-- START OF Entries shown --

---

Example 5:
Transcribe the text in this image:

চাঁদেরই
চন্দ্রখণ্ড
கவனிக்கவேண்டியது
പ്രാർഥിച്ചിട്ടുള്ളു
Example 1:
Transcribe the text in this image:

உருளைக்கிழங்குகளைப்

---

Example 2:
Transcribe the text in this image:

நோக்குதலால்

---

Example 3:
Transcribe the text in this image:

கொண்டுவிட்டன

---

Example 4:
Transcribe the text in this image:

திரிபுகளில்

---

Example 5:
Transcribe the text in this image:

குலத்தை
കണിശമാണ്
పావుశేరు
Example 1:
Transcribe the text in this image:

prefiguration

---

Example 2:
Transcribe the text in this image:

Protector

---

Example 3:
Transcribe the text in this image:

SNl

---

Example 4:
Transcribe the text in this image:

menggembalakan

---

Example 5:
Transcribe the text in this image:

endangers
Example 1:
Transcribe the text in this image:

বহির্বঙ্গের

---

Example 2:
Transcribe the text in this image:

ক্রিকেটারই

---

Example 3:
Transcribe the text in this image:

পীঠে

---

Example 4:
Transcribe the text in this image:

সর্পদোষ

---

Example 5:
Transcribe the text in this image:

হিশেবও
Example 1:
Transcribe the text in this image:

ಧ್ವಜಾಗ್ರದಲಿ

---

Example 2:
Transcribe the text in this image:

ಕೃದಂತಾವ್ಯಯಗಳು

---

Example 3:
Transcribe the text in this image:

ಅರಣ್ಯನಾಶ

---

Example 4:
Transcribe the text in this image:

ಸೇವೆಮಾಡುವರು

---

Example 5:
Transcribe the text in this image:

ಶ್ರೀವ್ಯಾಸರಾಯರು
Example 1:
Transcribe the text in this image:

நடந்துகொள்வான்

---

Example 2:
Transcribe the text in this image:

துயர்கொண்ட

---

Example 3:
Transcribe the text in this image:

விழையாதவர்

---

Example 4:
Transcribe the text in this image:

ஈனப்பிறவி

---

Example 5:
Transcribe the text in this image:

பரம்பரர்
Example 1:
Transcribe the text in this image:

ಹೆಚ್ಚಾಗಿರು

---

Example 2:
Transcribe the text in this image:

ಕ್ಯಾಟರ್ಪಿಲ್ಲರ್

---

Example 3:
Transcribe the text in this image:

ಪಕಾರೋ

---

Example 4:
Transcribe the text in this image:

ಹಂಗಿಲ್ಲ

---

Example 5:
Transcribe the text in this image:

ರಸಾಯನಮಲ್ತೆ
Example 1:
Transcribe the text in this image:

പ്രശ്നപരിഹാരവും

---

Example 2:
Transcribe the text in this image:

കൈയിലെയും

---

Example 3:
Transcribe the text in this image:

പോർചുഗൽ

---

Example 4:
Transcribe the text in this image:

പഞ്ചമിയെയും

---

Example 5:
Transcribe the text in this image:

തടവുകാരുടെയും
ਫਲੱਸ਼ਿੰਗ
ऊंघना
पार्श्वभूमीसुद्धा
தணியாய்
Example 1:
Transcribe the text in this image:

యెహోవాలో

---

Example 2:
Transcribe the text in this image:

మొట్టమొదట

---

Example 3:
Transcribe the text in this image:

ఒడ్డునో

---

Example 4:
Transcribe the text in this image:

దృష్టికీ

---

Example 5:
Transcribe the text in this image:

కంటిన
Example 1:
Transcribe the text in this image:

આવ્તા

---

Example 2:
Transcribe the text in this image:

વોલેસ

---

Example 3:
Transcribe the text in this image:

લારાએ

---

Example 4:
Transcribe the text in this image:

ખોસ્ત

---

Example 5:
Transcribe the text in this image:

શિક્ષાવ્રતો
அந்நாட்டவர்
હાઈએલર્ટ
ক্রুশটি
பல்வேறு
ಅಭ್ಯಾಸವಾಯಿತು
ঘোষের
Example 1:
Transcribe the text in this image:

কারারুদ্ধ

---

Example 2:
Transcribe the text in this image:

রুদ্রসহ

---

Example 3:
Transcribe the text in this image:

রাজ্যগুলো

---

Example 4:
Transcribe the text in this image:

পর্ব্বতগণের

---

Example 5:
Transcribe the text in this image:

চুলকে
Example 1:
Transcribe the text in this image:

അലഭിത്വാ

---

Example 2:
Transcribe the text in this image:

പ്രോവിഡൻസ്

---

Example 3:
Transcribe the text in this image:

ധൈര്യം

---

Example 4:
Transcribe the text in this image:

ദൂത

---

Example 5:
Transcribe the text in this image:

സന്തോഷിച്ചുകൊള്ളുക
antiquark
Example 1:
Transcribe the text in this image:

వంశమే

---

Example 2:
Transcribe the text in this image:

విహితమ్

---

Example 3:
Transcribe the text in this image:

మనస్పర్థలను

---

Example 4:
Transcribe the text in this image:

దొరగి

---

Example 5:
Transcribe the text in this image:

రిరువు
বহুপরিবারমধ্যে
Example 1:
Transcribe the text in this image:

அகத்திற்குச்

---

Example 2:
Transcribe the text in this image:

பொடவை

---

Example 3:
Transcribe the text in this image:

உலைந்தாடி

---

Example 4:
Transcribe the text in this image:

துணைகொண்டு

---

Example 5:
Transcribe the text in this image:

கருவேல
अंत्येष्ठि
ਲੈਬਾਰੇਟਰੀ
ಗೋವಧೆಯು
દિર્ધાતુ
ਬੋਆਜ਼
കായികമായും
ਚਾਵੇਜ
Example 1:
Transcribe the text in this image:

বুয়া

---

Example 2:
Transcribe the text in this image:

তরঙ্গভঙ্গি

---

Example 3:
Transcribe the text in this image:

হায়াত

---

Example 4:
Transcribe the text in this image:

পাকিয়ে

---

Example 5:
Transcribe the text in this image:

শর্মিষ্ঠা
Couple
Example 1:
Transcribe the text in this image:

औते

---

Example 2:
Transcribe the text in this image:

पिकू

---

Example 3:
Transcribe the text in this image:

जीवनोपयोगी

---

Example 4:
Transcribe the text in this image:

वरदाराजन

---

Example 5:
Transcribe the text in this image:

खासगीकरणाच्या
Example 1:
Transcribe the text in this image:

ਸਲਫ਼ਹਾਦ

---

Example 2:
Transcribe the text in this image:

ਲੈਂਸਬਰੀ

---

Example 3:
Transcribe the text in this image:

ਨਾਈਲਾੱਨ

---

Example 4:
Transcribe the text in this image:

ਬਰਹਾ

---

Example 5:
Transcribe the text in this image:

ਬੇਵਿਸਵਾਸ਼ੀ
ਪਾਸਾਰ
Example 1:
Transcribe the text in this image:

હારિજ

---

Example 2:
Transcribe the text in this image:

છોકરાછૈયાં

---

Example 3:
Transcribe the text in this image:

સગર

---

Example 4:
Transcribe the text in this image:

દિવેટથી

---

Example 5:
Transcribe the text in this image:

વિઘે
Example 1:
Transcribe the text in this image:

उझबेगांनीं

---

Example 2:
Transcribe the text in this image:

-- END OF Entries shown --

* The request: Can you copy all of the entries above word for word, keeping every line as it stands?

* Output for this exercise:
---

Example 5:
Transcribe the text in this image:

চাঁদেরই
চন্দ্রখণ্ড
கவனிக்கவேண்டியது
പ്രാർഥിച്ചിട്ടുള്ളു
Example 1:
Transcribe the text in this image:

உருளைக்கிழங்குகளைப்

---

Example 2:
Transcribe the text in this image:

நோக்குதலால்

---

Example 3:
Transcribe the text in this image:

கொண்டுவிட்டன

---

Example 4:
Transcribe the text in this image:

திரிபுகளில்

---

Example 5:
Transcribe the text in this image:

குலத்தை
കണിശമാണ്
పావుశేరు
Example 1:
Transcribe the text in this image:

prefiguration

---

Example 2:
Transcribe the text in this image:

Protector

---

Example 3:
Transcribe the text in this image:

SNl

---

Example 4:
Transcribe the text in this image:

menggembalakan

---

Example 5:
Transcribe the text in this image:

endangers
Example 1:
Transcribe the text in this image:

বহির্বঙ্গের

---

Example 2:
Transcribe the text in this image:

ক্রিকেটারই

---

Example 3:
Transcribe the text in this image:

পীঠে

---

Example 4:
Transcribe the text in this image:

সর্পদোষ

---

Example 5:
Transcribe the text in this image:

হিশেবও
Example 1:
Transcribe the text in this image:

ಧ್ವಜಾಗ್ರದಲಿ

---

Example 2:
Transcribe the text in this image:

ಕೃದಂತಾವ್ಯಯಗಳು

---

Example 3:
Transcribe the text in this image:

ಅರಣ್ಯನಾಶ

---

Example 4:
Transcribe the text in this image:

ಸೇವೆಮಾಡುವರು

---

Example 5:
Transcribe the text in this image:

ಶ್ರೀವ್ಯಾಸರಾಯರು
Example 1:
Transcribe the text in this image:

நடந்துகொள்வான்

---

Example 2:
Transcribe the text in this image:

துயர்கொண்ட

---

Example 3:
Transcribe the text in this image:

விழையாதவர்

---

Example 4:
Transcribe the text in this image:

ஈனப்பிறவி

---

Example 5:
Transcribe the text in this image:

பரம்பரர்
Example 1:
Transcribe the text in this image:

ಹೆಚ್ಚಾಗಿರು

---

Example 2:
Transcribe the text in this image:

ಕ್ಯಾಟರ್ಪಿಲ್ಲರ್

---

Example 3:
Transcribe the text in this image:

ಪಕಾರೋ

---

Example 4:
Transcribe the text in this image:

ಹಂಗಿಲ್ಲ

---

Example 5:
Transcribe the text in this image:

ರಸಾಯನಮಲ್ತೆ
Example 1:
Transcribe the text in this image:

പ്രശ്നപരിഹാരവും

---

Example 2:
Transcribe the text in this image:

കൈയിലെയും

---

Example 3:
Transcribe the text in this image:

പോർചുഗൽ

---

Example 4:
Transcribe the text in this image:

പഞ്ചമിയെയും

---

Example 5:
Transcribe the text in this image:

തടവുകാരുടെയും
ਫਲੱਸ਼ਿੰਗ
ऊंघना
पार्श्वभूमीसुद्धा
தணியாய்
Example 1:
Transcribe the text in this image:

యెహోవాలో

---

Example 2:
Transcribe the text in this image:

మొట్టమొదట

---

Example 3:
Transcribe the text in this image:

ఒడ్డునో

---

Example 4:
Transcribe the text in this image:

దృష్టికీ

---

Example 5:
Transcribe the text in this image:

కంటిన
Example 1:
Transcribe the text in this image:

આવ્તા

---

Example 2:
Transcribe the text in this image:

વોલેસ

---

Example 3:
Transcribe the text in this image:

લારાએ

---

Example 4:
Transcribe the text in this image:

ખોસ્ત

---

Example 5:
Transcribe the text in this image:

શિક્ષાવ્રતો
அந்நாட்டவர்
હાઈએલર્ટ
ক্রুশটি
பல்வேறு
ಅಭ್ಯಾಸವಾಯಿತು
ঘোষের
Example 1:
Transcribe the text in this image:

কারারুদ্ধ

---

Example 2:
Transcribe the text in this image:

রুদ্রসহ

---

Example 3:
Transcribe the text in this image:

রাজ্যগুলো

---

Example 4:
Transcribe the text in this image:

পর্ব্বতগণের

---

Example 5:
Transcribe the text in this image:

চুলকে
Example 1:
Transcribe the text in this image:

അലഭിത്വാ

---

Example 2:
Transcribe the text in this image:

പ്രോവിഡൻസ്

---

Example 3:
Transcribe the text in this image:

ധൈര്യം

---

Example 4:
Transcribe the text in this image:

ദൂത

---

Example 5:
Transcribe the text in this image:

സന്തോഷിച്ചുകൊള്ളുക
antiquark
Example 1:
Transcribe the text in this image:

వంశమే

---

Example 2:
Transcribe the text in this image:

విహితమ్

---

Example 3:
Transcribe the text in this image:

మనస్పర్థలను

---

Example 4:
Transcribe the text in this image:

దొరగి

---

Example 5:
Transcribe the text in this image:

రిరువు
বহুপরিবারমধ্যে
Example 1:
Transcribe the text in this image:

அகத்திற்குச்

---

Example 2:
Transcribe the text in this image:

பொடவை

---

Example 3:
Transcribe the text in this image:

உலைந்தாடி

---

Example 4:
Transcribe the text in this image:

துணைகொண்டு

---

Example 5:
Transcribe the text in this image:

கருவேல
अंत्येष्ठि
ਲੈਬਾਰੇਟਰੀ
ಗೋವಧೆಯು
દિર્ધાતુ
ਬੋਆਜ਼
കായികമായും
ਚਾਵੇਜ
Example 1:
Transcribe the text in this image:

বুয়া

---

Example 2:
Transcribe the text in this image:

তরঙ্গভঙ্গি

---

Example 3:
Transcribe the text in this image:

হায়াত

---

Example 4:
Transcribe the text in this image:

পাকিয়ে

---

Example 5:
Transcribe the text in this image:

শর্মিষ্ঠা
Couple
Example 1:
Transcribe the text in this image:

औते

---

Example 2:
Transcribe the text in this image:

पिकू

---

Example 3:
Transcribe the text in this image:

जीवनोपयोगी

---

Example 4:
Transcribe the text in this image:

वरदाराजन

---

Example 5:
Transcribe the text in this image:

खासगीकरणाच्या
Example 1:
Transcribe the text in this image:

ਸਲਫ਼ਹਾਦ

---

Example 2:
Transcribe the text in this image:

ਲੈਂਸਬਰੀ

---

Example 3:
Transcribe the text in this image:

ਨਾਈਲਾੱਨ

---

Example 4:
Transcribe the text in this image:

ਬਰਹਾ

---

Example 5:
Transcribe the text in this image:

ਬੇਵਿਸਵਾਸ਼ੀ
ਪਾਸਾਰ
Example 1:
Transcribe the text in this image:

હારિજ

---

Example 2:
Transcribe the text in this image:

છોકરાછૈયાં

---

Example 3:
Transcribe the text in this image:

સગર

---

Example 4:
Transcribe the text in this image:

દિવેટથી

---

Example 5:
Transcribe the text in this image:

વિઘે
Example 1:
Transcribe the text in this image:

उझबेगांनीं

---

Example 2:
Transcribe the text in this image:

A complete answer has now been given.